The idea was to discover ways to put best management practices for building healthy soils front and center with Nebraska farmers and ranchers and the ag industry in the state. Nebraska state Sen. Tim Gragert, R-Creighton, introduced and prioritized LB243 during the 2019 legislative session.
The bill, which passed by a 43-0 vote, was signed into law by Gov. Pete Ricketts in April 2019. The law established a Healthy Soils Task Force, charged with developing a comprehensive report on methods to incorporate healthy soil stewardship practices into working agricultural operations.
Ricketts appointed 15 members to HSTF, representing the Nebraska Department of Agriculture, Nebraska’s natural resources districts, production agriculture, agribusiness, academia and environmental organizations.
Keith Berns, Bladen, was selected to chair the group. Gragert and state Sen. Julie Slama, R-Peru, were nonvoting members. The mission statement of the group was “to develop a positive, proactive plan for soil health to ensure an enriched, resilient and sustainable future for the state of Nebraska.”
5 main goals
The first meeting of HSTF took place Aug. 14, 2019, with the main goal to develop a report that would be delivered to Ricketts and the Nebraska Legislature Agriculture Committee by Dec. 31, 2020.
After scores of input sessions from numerous agriculture and environmental groups, hours of investigating what other states are doing to coordinate soil health initiatives and developing several report drafts, HSTF met most recently in December to finalize and approve that report, which the group titled “Soil Health for Nebraska Wealth.”

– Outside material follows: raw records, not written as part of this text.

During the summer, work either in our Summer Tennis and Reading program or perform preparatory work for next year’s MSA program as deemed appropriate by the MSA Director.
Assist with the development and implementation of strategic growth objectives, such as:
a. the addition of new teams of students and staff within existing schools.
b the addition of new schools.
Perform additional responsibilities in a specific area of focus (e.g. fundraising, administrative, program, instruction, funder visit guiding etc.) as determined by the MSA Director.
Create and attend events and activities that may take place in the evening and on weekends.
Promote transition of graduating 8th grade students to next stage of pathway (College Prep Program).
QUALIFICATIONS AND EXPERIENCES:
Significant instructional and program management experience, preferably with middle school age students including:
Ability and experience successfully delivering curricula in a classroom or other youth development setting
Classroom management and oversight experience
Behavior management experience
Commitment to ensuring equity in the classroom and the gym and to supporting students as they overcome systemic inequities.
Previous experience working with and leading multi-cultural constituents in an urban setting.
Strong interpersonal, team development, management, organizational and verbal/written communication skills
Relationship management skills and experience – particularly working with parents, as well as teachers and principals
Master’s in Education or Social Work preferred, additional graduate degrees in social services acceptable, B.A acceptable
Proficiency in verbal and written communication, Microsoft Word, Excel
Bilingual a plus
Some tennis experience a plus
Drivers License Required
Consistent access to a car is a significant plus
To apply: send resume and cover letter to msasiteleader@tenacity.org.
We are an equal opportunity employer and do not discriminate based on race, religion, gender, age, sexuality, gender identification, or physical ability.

The 46-page report was approved by the group by an 11-2 vote. From the report, HSTF proposed five main goals to accomplish a comprehensive soil health initiative in the state. Those goals include:
- Establish a Nebraska state soil health hub with regional proving grounds.

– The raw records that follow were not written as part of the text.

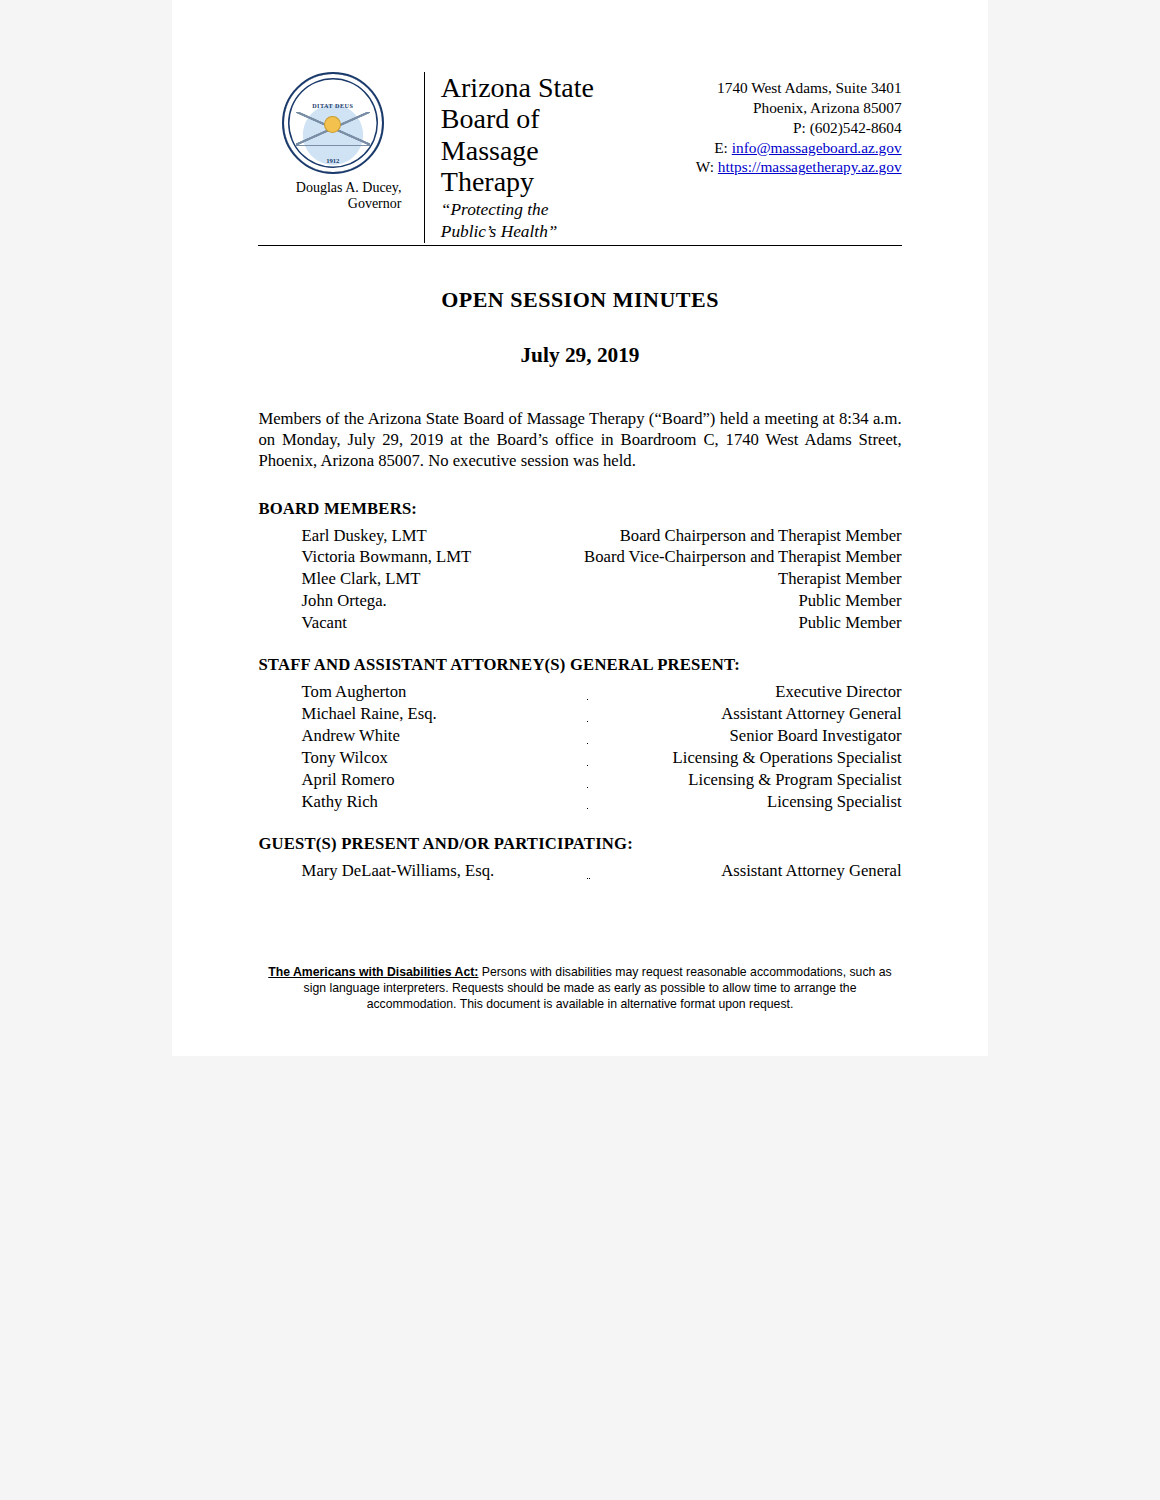DITAT DEUS
1912
Douglas A. Ducey,
Governor
Arizona State Board of
Massage Therapy
“Protecting the Public’s Health”
1740 West Adams, Suite 3401
Phoenix, Arizona 85007
P: (602)542-8604
E: info@massageboard.az.gov
W: https://massagetherapy.az.gov
OPEN SESSION MINUTES
July 29, 2019
Members of the Arizona State Board of Massage Therapy (“Board”) held a meeting at 8:34 a.m. on Monday, July 29, 2019 at the Board’s office in Boardroom C, 1740 West Adams Street, Phoenix, Arizona 85007. No executive session was held.
BOARD MEMBERS:
| Earl Duskey, LMT | | Board Chairperson and Therapist Member |
| Victoria Bowmann, LMT | | Board Vice-Chairperson and Therapist Member |
| Mlee Clark, LMT | | Therapist Member |
| John Ortega. | | Public Member |
| Vacant | | Public Member |
STAFF AND ASSISTANT ATTORNEY(S) GENERAL PRESENT:
| Tom Augherton | | Executive Director |
| Michael Raine, Esq. | | Assistant Attorney General |
| Andrew White | | Senior Board Investigator |
| Tony Wilcox | | Licensing & Operations Specialist |
| April Romero | | Licensing & Program Specialist |
| Kathy Rich | | Licensing Specialist |
GUEST(S) PRESENT AND/OR PARTICIPATING:
| Mary DeLaat-Williams, Esq. | | Assistant Attorney General |
The Americans with Disabilities Act: Persons with disabilities may request reasonable accommodations, such as sign language interpreters. Requests should be made as early as possible to allow time to arrange the accommodation. This document is available in alternative format upon request.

- Form a statewide Nebraska producer learning community.
- Develop the next generation of soil health practitioners.
- Recruit $50 million in additional soil health funding and incentives over the next 10 years.
- Create Nebraska soil health benchmarks and measurements of success.

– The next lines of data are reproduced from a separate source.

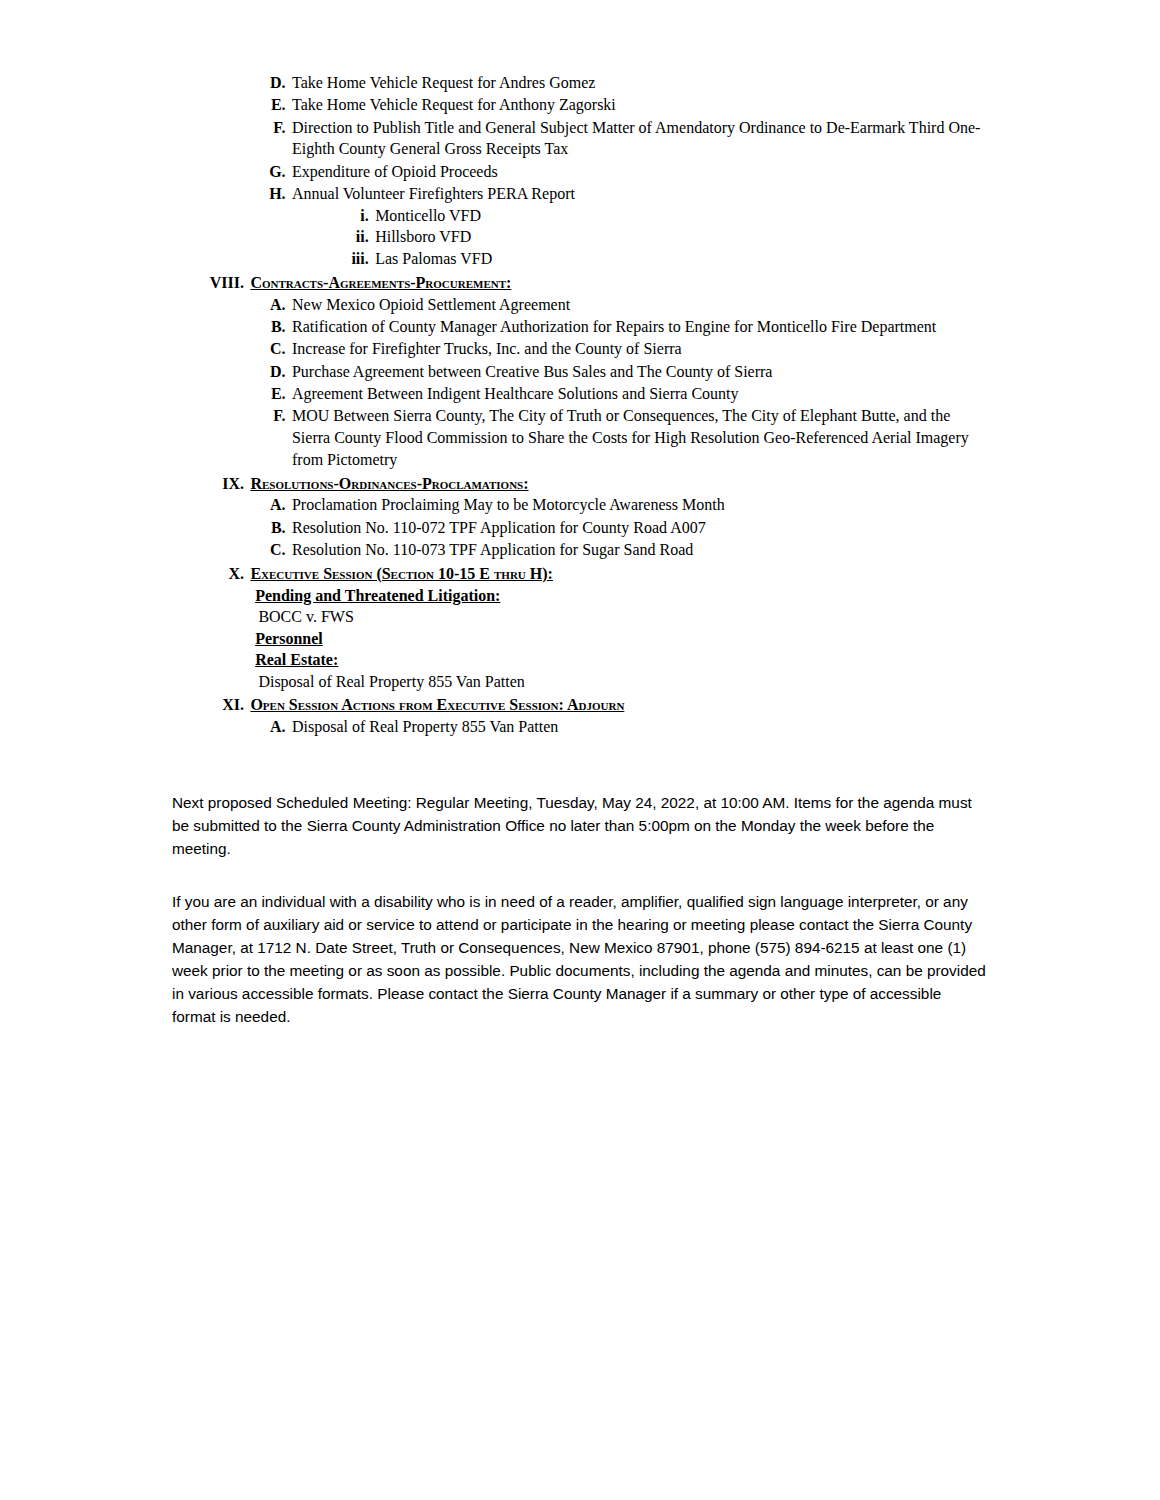D. Take Home Vehicle Request for Andres Gomez
E. Take Home Vehicle Request for Anthony Zagorski
F. Direction to Publish Title and General Subject Matter of Amendatory Ordinance to De-Earmark Third One-Eighth County General Gross Receipts Tax
G. Expenditure of Opioid Proceeds
H.
Annual Volunteer Firefighters PERA Report
i. Monticello VFD
ii. Hillsboro VFD
iii. Las Palomas VFD
VIII.
Contracts-Agreements-Procurement:
A. New Mexico Opioid Settlement Agreement
B. Ratification of County Manager Authorization for Repairs to Engine for Monticello Fire Department
C. Increase for Firefighter Trucks, Inc. and the County of Sierra
D. Purchase Agreement between Creative Bus Sales and The County of Sierra
E. Agreement Between Indigent Healthcare Solutions and Sierra County
F. MOU Between Sierra County, The City of Truth or Consequences, The City of Elephant Butte, and the Sierra County Flood Commission to Share the Costs for High Resolution Geo-Referenced Aerial Imagery from Pictometry
IX.
Resolutions-Ordinances-Proclamations:
A. Proclamation Proclaiming May to be Motorcycle Awareness Month
B. Resolution No. 110-072 TPF Application for County Road A007
C. Resolution No. 110-073 TPF Application for Sugar Sand Road
X.
Executive Session (Section 10-15 E thru H):
Pending and Threatened Litigation:
BOCC v. FWS
Personnel
Real Estate:
Disposal of Real Property 855 Van Patten
XI.
Open Session Actions from Executive Session: Adjourn
A. Disposal of Real Property 855 Van Patten
Next proposed Scheduled Meeting: Regular Meeting, Tuesday, May 24, 2022, at 10:00 AM. Items for the agenda must be submitted to the Sierra County Administration Office no later than 5:00pm on the Monday the week before the meeting.
If you are an individual with a disability who is in need of a reader, amplifier, qualified sign language interpreter, or any other form of auxiliary aid or service to attend or participate in the hearing or meeting please contact the Sierra County Manager, at 1712 N. Date Street, Truth or Consequences, New Mexico 87901, phone (575) 894-6215 at least one (1) week prior to the meeting or as soon as possible. Public documents, including the agenda and minutes, can be provided in various accessible formats. Please contact the Sierra County Manager if a summary or other type of accessible format is needed.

Gragert praised HSTF in developing the final report. “It was a hardworking group, and I was pleased with how they went about it,” he says. “I think they contacted at least 30 agriculture and nonagriculture government agencies and other organizations and took all of that input.
“The group also took it upon themselves to contact individual states across the nation to investigate what other states were doing to promote healthy soils, and I believe they were able to cherry-pick the best ideas from those contacts.”
Although Gragert and Slama were nonvoting members, the effort has been quite personal for Gragert as the original sponsor of the bill.
“I really believe that after all of the work, the task force developed a final report that is exceptional,” he says. “The recommendations of the report do not include asking for funding at this time, and they focus entirely on incentivizing producers to adopt conservation practices, instead of mandating them.”
One graphic in the report strongly acknowledges advantages to building healthy soils, including improved yield stability and greater financial return for producers — as well as better soil structure, increased infiltration, better water storage and less runoff. Ultimately, healthy soils protect agriculture’s economic engine and protect the environment for future generations, the graphic states.
Gragert feels the report offers a road map that could put Nebraska in the leadership role nationally on healthy soils. “These recommendations are a win-win-win scenario,” he notes. “They are a win for producers, a win for consumers and a win for the environment. As our soils get healthier, they become more resilient against both flooding and drought.”
Because soil health has such a far-reaching effect on all Nebraskans, the group was cognizant of both rural and urban interests during the discussions, Gragert says.
“It was just invaluable having all of the input from other groups,” says Berns, HSTF chair. “We also made a ton of contacts and raised awareness about the opportunities for the state. It was gratifying to see the broad spectrum of support, not only from the agriculture groups, but also support from other components.”
Agribusinesses, private industry, urban and rural interests, environmental groups, government conservation agencies, and agriculture organizations all had input during the process, Berns notes.
Tons of input
Earlier drafts of the report were amended with input from numerous groups, adding depth through analysis of livestock and the positive role it can play in healthy soils, as well as building in economic models and real-life experiences, strengthening the final report, Berns says.
“We are realistic about the next steps. Most of the successful efforts in other states are more grassroots, producer-led efforts,” Berns notes, with support from agriculture agencies and organizations, as well as environmental and consumer groups, agribusinesses and private industry.
“With deep involvement from USDA's Natural Resources Conservation Service, our state’s NRDs and the University of Nebraska and other institutions, we hope to forge partnerships and a grassroots healthy soils hub that is its own entity, that focuses solely on soil health across all boundaries.”
For his part as a follow-up, Gragert will introduce a resolution asking the Legislature at the very minimum to acknowledge the work of HSTF and recognize that Nebraska has the opportunity through the goals and recommendations proposed in the report to become a healthy soils leader in the nation.
“I just don’t want the report to get shelved,” Gragert says. “I hope there is interest in following up, and I hope several agencies and partners jump on board.”